**The task:**
Reproduce the listing below character for character; drop every image.

**Input rows:**
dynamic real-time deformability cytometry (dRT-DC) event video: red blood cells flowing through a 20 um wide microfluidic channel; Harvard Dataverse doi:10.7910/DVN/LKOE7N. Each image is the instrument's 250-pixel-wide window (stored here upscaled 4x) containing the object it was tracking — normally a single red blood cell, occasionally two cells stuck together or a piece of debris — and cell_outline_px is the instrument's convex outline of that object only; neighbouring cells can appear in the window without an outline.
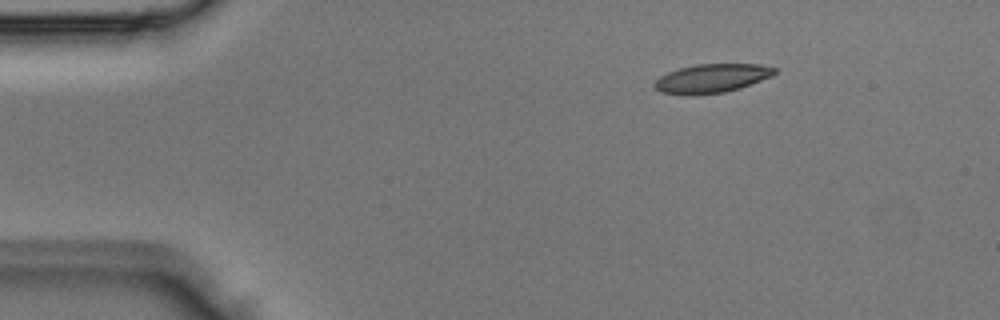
{"species": "Egyptian fruit bat (a non-hibernating species)", "species_latin": "Rousettus aegyptiacus", "temperature_condition": "room temperature", "stored_images_in_passage": 3, "camera_frame_rate_fps": 3000, "um_per_image_px": 0.085, "animal": {"sex": "male"}, "frame": {"image": 1, "passage_image": 1, "time_ms": 0.0, "image_size_px": [1000, 320], "cell_outline_px": [[776, 72], [772, 76], [740, 88], [724, 92], [696, 96], [684, 96], [660, 92], [652, 84], [660, 76], [668, 72], [680, 68], [696, 64], [760, 64], [776, 68]], "centroid_in_image_um": [60.46, 6.68], "position_along_channel_um": 24.5, "area_um2": 20.4}}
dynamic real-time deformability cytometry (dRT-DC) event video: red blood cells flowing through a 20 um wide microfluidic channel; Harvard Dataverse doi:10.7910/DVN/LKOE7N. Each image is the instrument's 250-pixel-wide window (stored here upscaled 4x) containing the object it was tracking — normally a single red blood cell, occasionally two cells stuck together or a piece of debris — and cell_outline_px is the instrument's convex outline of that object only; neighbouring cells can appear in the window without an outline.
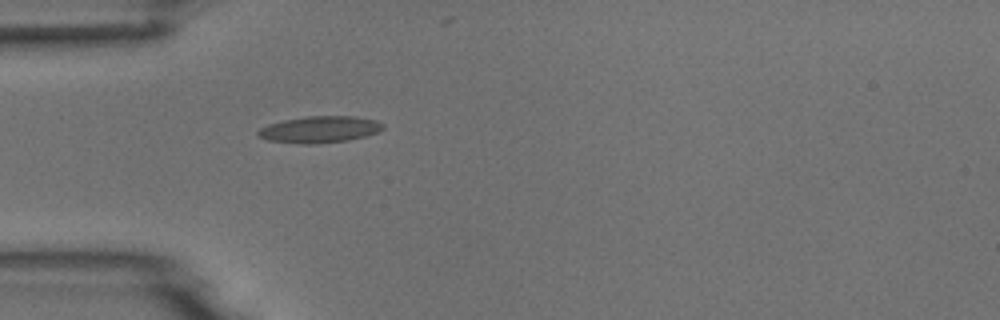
{"species": "common noctule bat (a hibernating species)", "species_latin": "Nyctalus noctula", "temperature_condition": "room temperature", "stored_images_in_passage": 1, "camera_frame_rate_fps": 3000, "um_per_image_px": 0.085, "animal": {"sex": "male", "body_mass_g": 18.8}, "frame": {"image": 1, "passage_image": 1, "time_ms": 0.0, "image_size_px": [1000, 320], "cell_outline_px": [[384, 128], [380, 132], [348, 140], [316, 144], [304, 144], [268, 140], [256, 136], [256, 132], [260, 128], [268, 124], [284, 120], [308, 116], [356, 116], [376, 120], [384, 124]], "centroid_in_image_um": [27.18, 11.0], "position_along_channel_um": 57.8, "area_um2": 19.48}}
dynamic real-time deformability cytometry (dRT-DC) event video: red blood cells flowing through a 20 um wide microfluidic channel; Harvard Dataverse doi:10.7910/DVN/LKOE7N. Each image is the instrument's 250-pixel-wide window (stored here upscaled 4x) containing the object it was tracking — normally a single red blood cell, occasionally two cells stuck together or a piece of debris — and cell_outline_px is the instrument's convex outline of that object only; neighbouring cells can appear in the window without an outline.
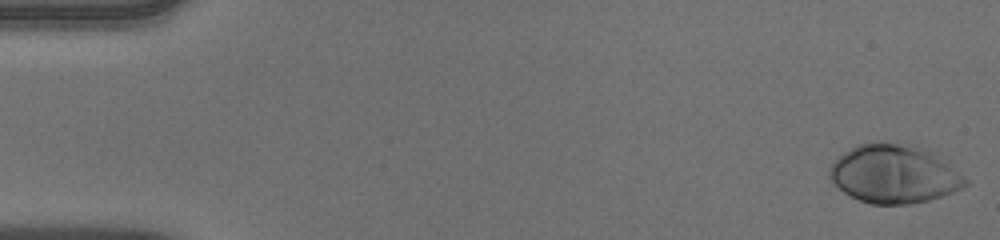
{"species": "human", "species_latin": "Homo sapiens", "temperature_condition": "warm", "stored_images_in_passage": 52, "camera_frame_rate_fps": 3000, "um_per_image_px": 0.085, "donor": {"sex": "male"}, "frame": {"image": 1, "passage_image": 1, "time_ms": 0.0, "image_size_px": [1000, 240], "cell_outline_px": [[968, 184], [964, 188], [928, 200], [908, 204], [872, 204], [860, 200], [844, 192], [828, 176], [828, 172], [832, 164], [844, 152], [860, 144], [896, 144], [928, 148], [964, 176], [968, 180]], "centroid_in_image_um": [76.03, 14.81], "position_along_channel_um": 9.0, "area_um2": 45.37}}
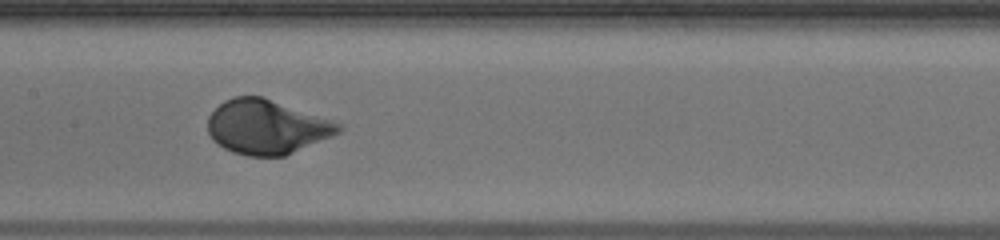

**Right answer:**
dynamic real-time deformability cytometry (dRT-DC) event video: red blood cells flowing through a 20 um wide microfluidic channel; Harvard Dataverse doi:10.7910/DVN/LKOE7N. Each image is the instrument's 250-pixel-wide window (stored here upscaled 4x) containing the object it was tracking — normally a single red blood cell, occasionally two cells stuck together or a piece of debris — and cell_outline_px is the instrument's convex outline of that object only; neighbouring cells can appear in the window without an outline.
{"species": "Egyptian fruit bat (a non-hibernating species)", "species_latin": "Rousettus aegyptiacus", "temperature_condition": "room temperature", "stored_images_in_passage": 3, "camera_frame_rate_fps": 3000, "um_per_image_px": 0.085, "animal": {"sex": "male"}, "frame": {"image": 1, "passage_image": 1, "time_ms": 0.0, "image_size_px": [1000, 320], "cell_outline_px": [[776, 72], [772, 76], [740, 88], [724, 92], [696, 96], [684, 96], [660, 92], [652, 84], [660, 76], [668, 72], [680, 68], [696, 64], [760, 64], [776, 68]], "centroid_in_image_um": [60.46, 6.68], "position_along_channel_um": 24.5, "area_um2": 20.4}}
dynamic real-time deformability cytometry (dRT-DC) event video: red blood cells flowing through a 20 um wide microfluidic channel; Harvard Dataverse doi:10.7910/DVN/LKOE7N. Each image is the instrument's 250-pixel-wide window (stored here upscaled 4x) containing the object it was tracking — normally a single red blood cell, occasionally two cells stuck together or a piece of debris — and cell_outline_px is the instrument's convex outline of that object only; neighbouring cells can appear in the window without an outline.
{"species": "common noctule bat (a hibernating species)", "species_latin": "Nyctalus noctula", "temperature_condition": "room temperature", "stored_images_in_passage": 1, "camera_frame_rate_fps": 3000, "um_per_image_px": 0.085, "animal": {"sex": "male", "body_mass_g": 18.8}, "frame": {"image": 1, "passage_image": 1, "time_ms": 0.0, "image_size_px": [1000, 320], "cell_outline_px": [[384, 128], [380, 132], [348, 140], [316, 144], [304, 144], [268, 140], [256, 136], [256, 132], [260, 128], [268, 124], [284, 120], [308, 116], [356, 116], [376, 120], [384, 124]], "centroid_in_image_um": [27.18, 11.0], "position_along_channel_um": 57.8, "area_um2": 19.48}}
dynamic real-time deformability cytometry (dRT-DC) event video: red blood cells flowing through a 20 um wide microfluidic channel; Harvard Dataverse doi:10.7910/DVN/LKOE7N. Each image is the instrument's 250-pixel-wide window (stored here upscaled 4x) containing the object it was tracking — normally a single red blood cell, occasionally two cells stuck together or a piece of debris — and cell_outline_px is the instrument's convex outline of that object only; neighbouring cells can appear in the window without an outline.
{"species": "human", "species_latin": "Homo sapiens", "temperature_condition": "warm", "stored_images_in_passage": 52, "camera_frame_rate_fps": 3000, "um_per_image_px": 0.085, "donor": {"sex": "male"}, "frame": {"image": 1, "passage_image": 1, "time_ms": 0.0, "image_size_px": [1000, 240], "cell_outline_px": [[968, 184], [964, 188], [928, 200], [908, 204], [872, 204], [860, 200], [844, 192], [828, 176], [828, 172], [832, 164], [844, 152], [860, 144], [896, 144], [928, 148], [964, 176], [968, 180]], "centroid_in_image_um": [76.03, 14.81], "position_along_channel_um": 9.0, "area_um2": 45.37}}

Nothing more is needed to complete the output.